Section 228 provides for  situation where a   person procures with intention ( mensrea) unlawfully administers to procure miscarry a woman while section 229 provides for situation where the woman with intention unlawfully procures her own miscarriage.

Also the punishment in terms of jail terms is different. Section 228 provides for 14 years imprisonment while section 229 provides for 7 years in jail.

However, for  a defendant ( an accused) to be successfully charged for the offence of an Abortion, the Prosecution must prove the two elements of the offence which are the mensrea and the Actus reus which are the intention to unlawfully procure the miscarriage and the actual carrying out of the miscarriage.
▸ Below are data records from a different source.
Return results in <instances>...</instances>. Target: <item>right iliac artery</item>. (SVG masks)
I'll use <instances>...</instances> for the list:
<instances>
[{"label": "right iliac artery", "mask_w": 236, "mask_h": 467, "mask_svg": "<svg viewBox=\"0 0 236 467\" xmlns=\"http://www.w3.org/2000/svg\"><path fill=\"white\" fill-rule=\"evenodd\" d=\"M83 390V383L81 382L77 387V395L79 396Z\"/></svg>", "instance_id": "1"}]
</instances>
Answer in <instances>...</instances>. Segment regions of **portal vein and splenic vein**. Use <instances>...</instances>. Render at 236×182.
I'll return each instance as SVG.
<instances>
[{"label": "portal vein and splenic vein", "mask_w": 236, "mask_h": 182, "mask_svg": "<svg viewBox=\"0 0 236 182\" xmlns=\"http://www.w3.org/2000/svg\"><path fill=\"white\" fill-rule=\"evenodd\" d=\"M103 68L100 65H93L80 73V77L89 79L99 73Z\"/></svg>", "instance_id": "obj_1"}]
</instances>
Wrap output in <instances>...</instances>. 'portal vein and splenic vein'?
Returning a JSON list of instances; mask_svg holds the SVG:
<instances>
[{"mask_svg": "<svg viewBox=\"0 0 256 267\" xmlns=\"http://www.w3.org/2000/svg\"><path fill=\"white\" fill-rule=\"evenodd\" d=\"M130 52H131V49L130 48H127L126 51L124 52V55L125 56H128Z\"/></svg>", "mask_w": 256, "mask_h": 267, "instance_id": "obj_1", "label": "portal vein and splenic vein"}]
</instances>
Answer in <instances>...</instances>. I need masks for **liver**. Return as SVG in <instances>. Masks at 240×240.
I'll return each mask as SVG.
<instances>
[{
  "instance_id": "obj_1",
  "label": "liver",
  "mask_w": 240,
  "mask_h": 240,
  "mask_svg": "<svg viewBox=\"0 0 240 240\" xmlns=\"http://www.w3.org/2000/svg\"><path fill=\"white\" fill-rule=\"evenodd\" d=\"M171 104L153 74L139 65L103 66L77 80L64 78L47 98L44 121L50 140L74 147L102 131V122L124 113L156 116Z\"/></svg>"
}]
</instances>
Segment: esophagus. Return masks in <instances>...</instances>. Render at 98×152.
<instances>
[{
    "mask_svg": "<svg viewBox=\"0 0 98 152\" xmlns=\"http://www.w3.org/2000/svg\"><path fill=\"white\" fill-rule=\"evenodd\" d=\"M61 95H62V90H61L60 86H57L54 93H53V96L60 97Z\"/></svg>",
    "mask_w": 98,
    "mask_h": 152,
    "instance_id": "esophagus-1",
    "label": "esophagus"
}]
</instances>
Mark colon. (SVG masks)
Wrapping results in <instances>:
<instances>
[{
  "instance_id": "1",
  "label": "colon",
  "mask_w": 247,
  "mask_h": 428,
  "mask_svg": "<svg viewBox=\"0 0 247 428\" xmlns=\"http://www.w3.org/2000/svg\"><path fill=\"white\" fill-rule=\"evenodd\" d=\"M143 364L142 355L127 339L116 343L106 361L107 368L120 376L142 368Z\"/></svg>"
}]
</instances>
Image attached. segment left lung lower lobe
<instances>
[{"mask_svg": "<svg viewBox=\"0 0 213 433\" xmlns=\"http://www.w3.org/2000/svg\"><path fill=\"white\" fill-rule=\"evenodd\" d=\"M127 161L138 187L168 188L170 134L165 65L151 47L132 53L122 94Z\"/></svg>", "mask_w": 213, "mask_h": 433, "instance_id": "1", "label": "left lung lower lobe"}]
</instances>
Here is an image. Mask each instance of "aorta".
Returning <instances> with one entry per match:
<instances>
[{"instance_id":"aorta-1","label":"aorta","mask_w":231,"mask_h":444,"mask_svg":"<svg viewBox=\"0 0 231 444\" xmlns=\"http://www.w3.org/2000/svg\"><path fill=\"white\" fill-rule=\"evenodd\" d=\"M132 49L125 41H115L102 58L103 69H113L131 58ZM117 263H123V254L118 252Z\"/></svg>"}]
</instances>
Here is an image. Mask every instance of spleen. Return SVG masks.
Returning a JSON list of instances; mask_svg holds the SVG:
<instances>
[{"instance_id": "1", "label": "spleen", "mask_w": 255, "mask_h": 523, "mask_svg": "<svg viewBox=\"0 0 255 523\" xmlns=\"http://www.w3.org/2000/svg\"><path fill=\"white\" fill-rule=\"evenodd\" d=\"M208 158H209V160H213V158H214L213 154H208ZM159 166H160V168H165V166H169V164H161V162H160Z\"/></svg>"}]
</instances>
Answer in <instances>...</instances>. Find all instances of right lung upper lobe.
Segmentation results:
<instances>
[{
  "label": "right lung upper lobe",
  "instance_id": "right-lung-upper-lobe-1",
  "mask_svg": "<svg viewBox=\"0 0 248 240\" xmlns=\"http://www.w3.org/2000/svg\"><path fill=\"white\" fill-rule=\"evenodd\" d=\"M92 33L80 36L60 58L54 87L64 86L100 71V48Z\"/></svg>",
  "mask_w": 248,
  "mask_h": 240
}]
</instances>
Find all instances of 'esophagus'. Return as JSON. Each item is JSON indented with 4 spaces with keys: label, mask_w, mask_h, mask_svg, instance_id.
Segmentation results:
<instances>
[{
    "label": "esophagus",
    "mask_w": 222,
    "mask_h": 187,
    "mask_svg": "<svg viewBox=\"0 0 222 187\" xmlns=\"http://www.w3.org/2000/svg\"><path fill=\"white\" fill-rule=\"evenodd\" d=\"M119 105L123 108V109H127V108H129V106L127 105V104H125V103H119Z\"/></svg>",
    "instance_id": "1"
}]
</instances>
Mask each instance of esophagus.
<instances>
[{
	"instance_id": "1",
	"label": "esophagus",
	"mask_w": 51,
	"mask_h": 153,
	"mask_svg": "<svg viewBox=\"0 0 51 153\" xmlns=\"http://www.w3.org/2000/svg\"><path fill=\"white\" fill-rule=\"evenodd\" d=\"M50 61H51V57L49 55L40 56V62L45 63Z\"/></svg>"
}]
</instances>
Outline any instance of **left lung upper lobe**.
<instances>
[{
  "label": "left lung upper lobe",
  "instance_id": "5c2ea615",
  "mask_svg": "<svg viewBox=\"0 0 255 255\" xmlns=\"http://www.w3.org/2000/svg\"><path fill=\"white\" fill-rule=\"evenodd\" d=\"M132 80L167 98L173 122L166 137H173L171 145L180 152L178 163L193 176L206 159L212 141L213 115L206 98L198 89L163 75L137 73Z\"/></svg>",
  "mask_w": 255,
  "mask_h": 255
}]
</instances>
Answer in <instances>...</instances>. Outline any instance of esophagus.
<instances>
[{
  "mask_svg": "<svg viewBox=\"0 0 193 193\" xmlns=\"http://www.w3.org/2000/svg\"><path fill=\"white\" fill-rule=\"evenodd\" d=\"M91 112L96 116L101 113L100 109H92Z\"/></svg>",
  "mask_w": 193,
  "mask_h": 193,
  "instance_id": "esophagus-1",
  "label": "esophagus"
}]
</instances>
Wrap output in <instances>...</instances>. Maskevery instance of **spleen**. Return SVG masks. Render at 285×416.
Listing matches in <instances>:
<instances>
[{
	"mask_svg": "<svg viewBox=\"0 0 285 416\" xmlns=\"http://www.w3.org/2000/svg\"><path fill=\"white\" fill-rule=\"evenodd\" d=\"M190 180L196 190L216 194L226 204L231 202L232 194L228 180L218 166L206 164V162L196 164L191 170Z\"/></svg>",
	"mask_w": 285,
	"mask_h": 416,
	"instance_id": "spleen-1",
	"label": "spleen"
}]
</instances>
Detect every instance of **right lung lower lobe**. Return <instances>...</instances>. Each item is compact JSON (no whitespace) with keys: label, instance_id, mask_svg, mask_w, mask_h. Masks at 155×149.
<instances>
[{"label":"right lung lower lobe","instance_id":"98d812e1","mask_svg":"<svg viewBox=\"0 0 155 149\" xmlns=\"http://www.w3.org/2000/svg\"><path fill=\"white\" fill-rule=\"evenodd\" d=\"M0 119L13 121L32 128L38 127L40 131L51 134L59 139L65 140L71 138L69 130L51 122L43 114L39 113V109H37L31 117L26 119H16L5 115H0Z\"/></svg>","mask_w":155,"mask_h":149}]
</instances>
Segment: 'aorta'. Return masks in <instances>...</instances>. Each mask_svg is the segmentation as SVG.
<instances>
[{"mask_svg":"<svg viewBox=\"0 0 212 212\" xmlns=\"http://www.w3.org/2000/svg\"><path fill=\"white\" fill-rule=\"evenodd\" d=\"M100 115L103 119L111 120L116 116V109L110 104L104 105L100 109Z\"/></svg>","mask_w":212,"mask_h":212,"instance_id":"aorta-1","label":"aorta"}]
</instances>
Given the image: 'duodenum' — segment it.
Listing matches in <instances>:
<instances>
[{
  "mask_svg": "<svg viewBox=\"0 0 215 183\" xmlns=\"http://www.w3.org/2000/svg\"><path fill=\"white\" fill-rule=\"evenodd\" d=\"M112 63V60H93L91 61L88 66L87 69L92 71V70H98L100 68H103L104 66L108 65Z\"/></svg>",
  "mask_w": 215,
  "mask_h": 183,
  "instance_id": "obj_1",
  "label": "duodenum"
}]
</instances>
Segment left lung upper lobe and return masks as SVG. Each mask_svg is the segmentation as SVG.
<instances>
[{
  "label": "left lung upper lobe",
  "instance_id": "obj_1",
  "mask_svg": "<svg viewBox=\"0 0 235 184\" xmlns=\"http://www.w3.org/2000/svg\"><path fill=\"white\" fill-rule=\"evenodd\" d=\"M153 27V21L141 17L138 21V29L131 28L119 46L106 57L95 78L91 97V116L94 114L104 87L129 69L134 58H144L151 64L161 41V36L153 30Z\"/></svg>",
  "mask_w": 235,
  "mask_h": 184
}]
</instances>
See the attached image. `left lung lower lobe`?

CIRCUMSTANCES UNDER WHICH ABORTION IS NOT ILLEGAL UNDER CRIMINAL CODE

Section 297 provides for exception under which abortion is permitted.It provides thus:A person is not criminally responsible for performing in good faith and with reasonable care and skill a surgical operation upon any person for his benefit, or upon an unborn child for the preservation of the mother’s life, if the performance of the operation is reasonable, having regard to the patient’s state at the time and to all the circumstances of the case.

The above simply means the only circumstance under which abortion is not unlawful is when it performed to save the life of the woman.

The Penal Code in Sections 232& 233 provides thus: whoever voluntarily causes a woman with a child to miscarry, shall, if such miscarriage be not caused in good faith for the purpose of saving the life of the woman be punished with the imprisonment with 14 years.

Whoever with intent to cause miscarriage of a woman whether with child or not, does any act which causes the death of the woman shall be punished with imprisonment for fourteen years.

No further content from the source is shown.